Today our friends at The Trace have sent out a link to a website called WalletHub, which claims to publish serious stuff that can help you figure out how to keep your finances under control, or something like that.

Today they have a report, so called, on the gun industry, specifically, the dependency of each state on the gun industry. They claim that gun sales have declined by 6% under Trump (the real number is somewhere around 10%) which might be a good thing for people who don’t like guns, but may be a bad thing for ” state economies relying heavily on the firearms industry.”

Which state is most reliant on the gun industry? New Hampshire. Which state is least reliant? New Jersey. How do they figure this all out? The look at the number of jobs and the amount of revenue generated by the industry on a per-capita basis, add it up and away we go.

There’s only one little problem. This report is junk. And what isn’t junk is crap. Why do I say that? Because it is overwhelmingly based on the annual report about the gun industry’s contribution to the economy issued by the National Shooting Sports Foundation, a.k.a, the NSSF, which happens to be the folks who bring us the annual gun trade show, a.k.a., the SHOT show, and has a vested interest in promoting the gun industry every chance it can get.

The WalletHub story cites ‘fact’ after ‘fact’ after ‘fact’ from this industry promotional hype without doing the slightest due diligence at all. Every year they come up with an overall industry ‘contribution’ to the national economy of somewhere around $50 billion, a little more, a little less.
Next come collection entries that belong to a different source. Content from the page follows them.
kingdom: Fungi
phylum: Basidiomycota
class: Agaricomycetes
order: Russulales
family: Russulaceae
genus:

This year together, Smith & Wesson and Glock will probably have net sales of about $1.2 billion. These companies account for roughly 40% of all new handgun sales and handguns account for roughly 60% of all new gun sales. Which means that the entire annual revenue from gun sales is somewhere around $5 billion. And the rest of the industry creates $45 billion in revenue? Is that some kind of joke?

To put these numbers into perspective, I just bought a 1 1/2 oz. bag of potato chips for a buck. Which means that if I bought a pound of potato chips the tab would be around 10 bucks. It is estimated that every, single American consumes 6.5 pounds of potato chips in a year. Which means we each spend $65 on potato chips, which means the total revenue for the potato chip industry is $20 billion bucks. I guarantee you that potato chips contribute more to the economy than we get from all the gun companies.

The point is that what the NSSF is trying to do is respond to our concerns about gun violence by saying look at the positive side of things – the value of the gun industry to the pocketbooks of people who might be your neighbors or your friends.

Let me put it a different and more honest way: we suffer from an extraordinary level of gun violence from an industry whose total financial contribution to the national economy doesn’t count for squat.